- _WORK INSTRUCTIONS_
From the text on infant formula in China, extract word for word the part that opens with the words "It appears many" and closes with "Johnson Nutrition Co.".

━━ PAGE EXTRACT

In short, buying food off a supermarket shelf in China is a high risk adventure sport. What the average man may risk on his own behalf, he is far less likely to risk on his precious spawn. Those reading this article who have loved ones, especially children will likely agree with me when I say I would NEVER let my kid so much as look at any infant formula originating out of China. Even if there is a statistically small chance of poisoning, the ultimate penalty is death. Yeah, thanks, but no thanks!

It appears many Chinese parents feel the same way, which has led to mainland Chinese buying infant formula in bulk from Hong Kong, Europe, the US, and Australasia, thereby prompting a rationing in some countries by companies such as Danone and Mead Johnson Nutrition Co.

In a move reminiscent of US anti-drug trafficking efforts, the Chinese Government, exhibiting the intellectual capacity of a stuffed bear, have since restricted imports to just 2 cans per person. This has opened up a massive smuggling opportunity. You know the world is a screwed up place when transporting something so innocuous as infant formula is a punishable crime!

Hong Kong border officials last year arrested more people for smuggling baby infant formula than they did for heroin!

Markups now exceed 100% above retail prices in Europe, Hong Kong, Australia and New Zealand. When you consider I’m talking about the retail price and not the wholesale price, those of you who are not asleep, stoned, or dim, will quickly realise the obscene profits that smuggling generates. The average Chinese newborn consumes 22,630 grams of formula in their first 6 months of life, equating to a US$1,544 retail value. Demand is overwhelming supply right now.

━━━━
━━ DATA EXTRACTS

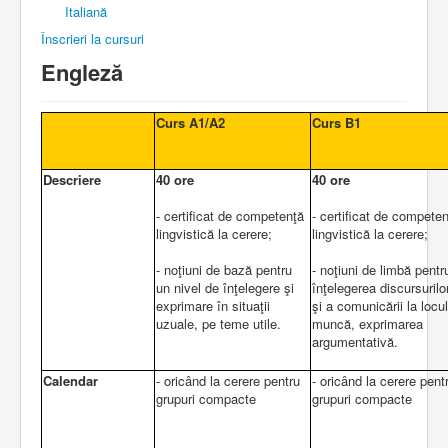
Italiană
Înscrieri la cursuri
Engleză
Curs A1/A2
Curs B1
Descriere
40 ore
40 ore
- certificat de competenţă
- certificat de compete
lingvistică la cerere;
lingvistică la cerere;
- noţiuni de bază pentru
- noţiuni de limbă pentr
un nivel de înţelegere şi
înţelegerea discursuril
exprimare în situaţii
şi a comunicării la locu
uzuale, pe teme utile.
muncă, exprimarea
argumentativă.
Calendar
- oricând la cerere pentru
- oricând la cerere pent
grupuri compacte
grupuri compacte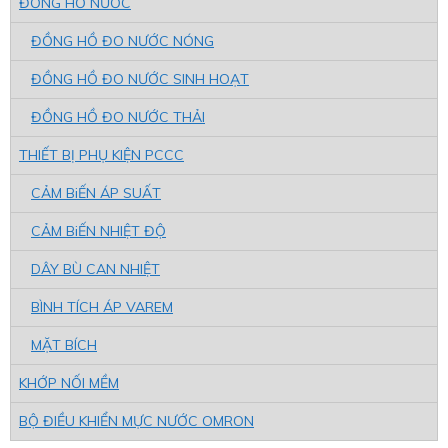
ĐỒNG HỒ NƯỚC
ĐỒNG HỒ ĐO NƯỚC NÓNG
ĐỒNG HỒ ĐO NƯỚC SINH HOẠT
ĐỒNG HỒ ĐO NƯỚC THẢI
THIẾT BỊ PHỤ KIỆN PCCC
CẢM BiẾN ÁP SUẤT
CẢM BiẾN NHIỆT ĐỘ
DÂY BÙ CAN NHIỆT
BÌNH TÍCH ÁP VAREM
MẶT BÍCH
KHỚP NỐI MỀM
BỘ ĐIỀU KHIỂN MỰC NƯỚC OMRON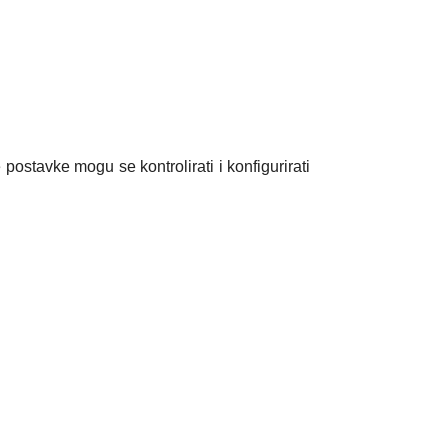
postavke mogu se kontrolirati i konfigurirati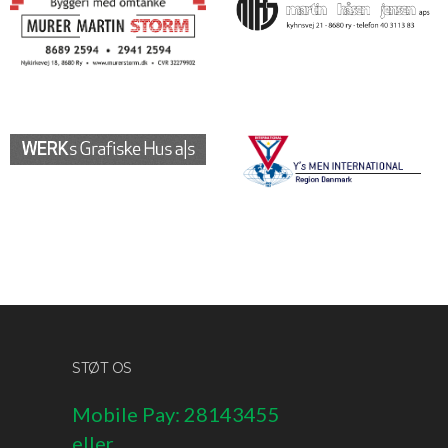
STØT OS
Mobile Pay: 28143455
eller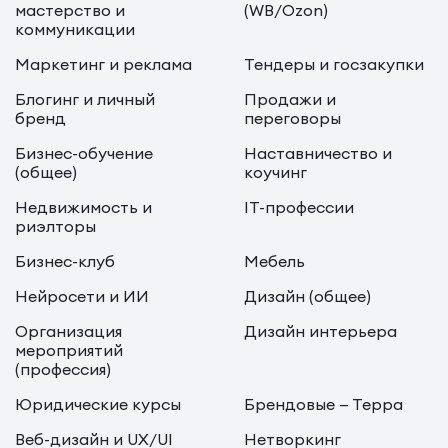
мастерство и
(WB/Ozon)
коммуникации
Маркетинг и реклама
Тендеры и госзакупки
Блогинг и личный
Продажи и
бренд
переговоры
Бизнес-обучение
Наставничество и
(общее)
коучинг
Недвижимость и
IT-профессии
риэлторы
Бизнес-клуб
Мебель
Нейросети и ИИ
Дизайн (общее)
Организация
Дизайн интерьера
мероприятий
(профессия)
Юридические курсы
Брендовые — Терра
Веб-дизайн и UX/UI
Нетворкинг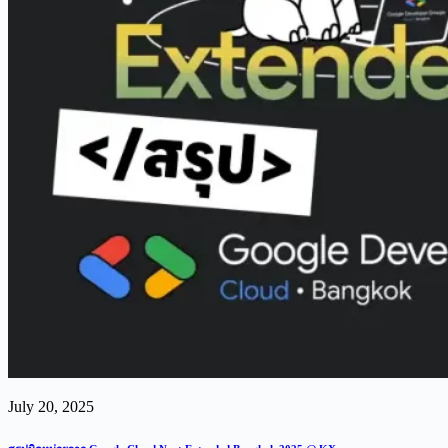
July 20, 2025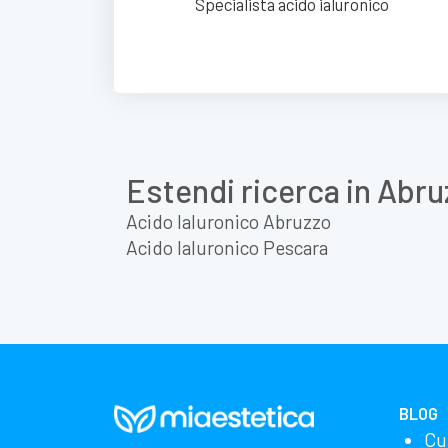
Specialista acido ialuronico
Estendi ricerca in Abru
Acido Ialuronico Abruzzo
Acido Ialuronico Pescara
BLOG
Cu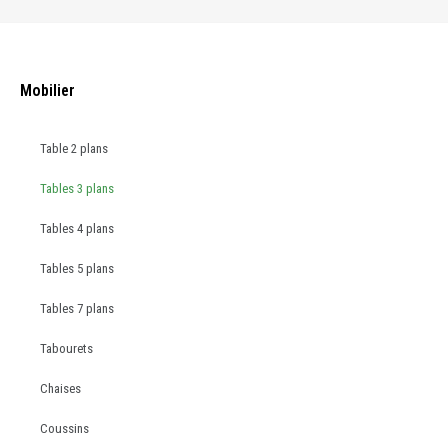
Mobilier
Table 2 plans
Tables 3 plans
Tables 4 plans
Tables 5 plans
Tables 7 plans
Tabourets
Chaises
Coussins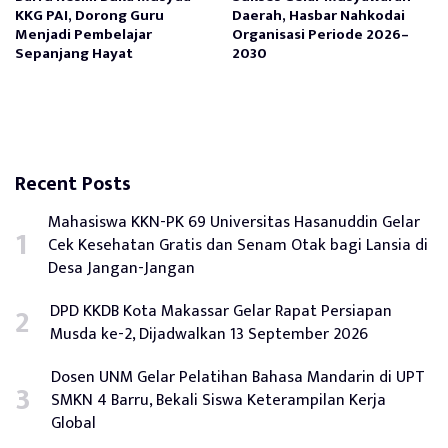
KKG PAI, Dorong Guru
Daerah, Hasbar Nahkodai
Menjadi Pembelajar
Organisasi Periode 2026–
Sepanjang Hayat
2030
Recent Posts
Mahasiswa KKN-PK 69 Universitas Hasanuddin Gelar
Cek Kesehatan Gratis dan Senam Otak bagi Lansia di
Desa Jangan-Jangan
DPD KKDB Kota Makassar Gelar Rapat Persiapan
Musda ke-2, Dijadwalkan 13 September 2026
Dosen UNM Gelar Pelatihan Bahasa Mandarin di UPT
SMKN 4 Barru, Bekali Siswa Keterampilan Kerja
Global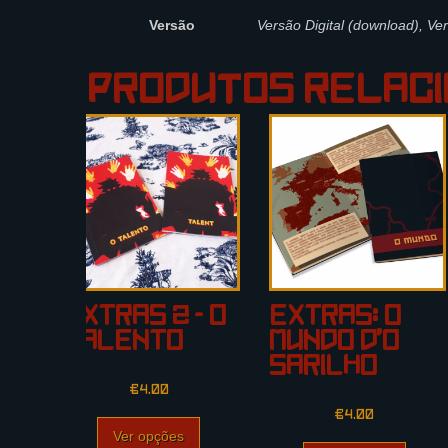
Versão
Versão Digital (download), Ve
Produtos Relac
Extras 2 – O
Extras: O
Talento
Mundo d’O
Sarilho
€
4.00
€
4.00
Ver opções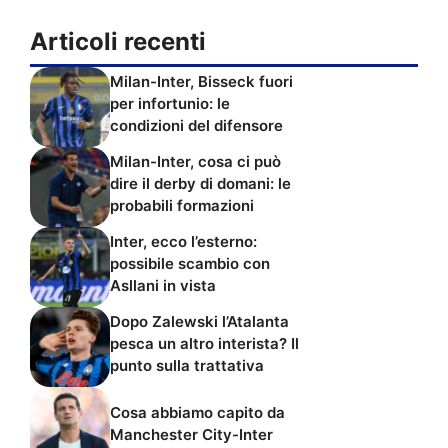
Articoli recenti
Milan-Inter, Bisseck fuori
per infortunio: le
condizioni del difensore
Milan-Inter, cosa ci può
dire il derby di domani: le
probabili formazioni
Inter, ecco l’esterno:
possibile scambio con
Asllani in vista
Dopo Zalewski l’Atalanta
pesca un altro interista? Il
punto sulla trattativa
Cosa abbiamo capito da
Manchester City-Inter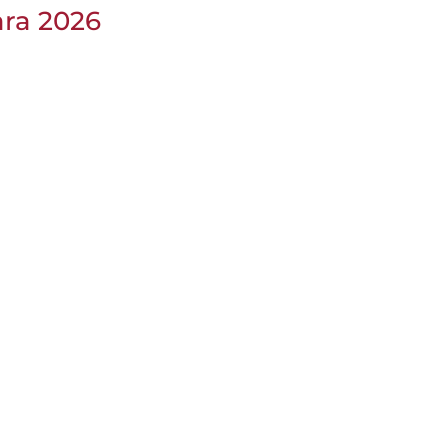
ara 2026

━━━━

- _ANSWER BELOW_
It appears many Chinese parents feel the same way, which has led to mainland Chinese buying infant formula in bulk from Hong Kong, Europe, the US, and Australasia, thereby prompting a rationing in some countries by companies such as Danone and Mead Johnson Nutrition Co.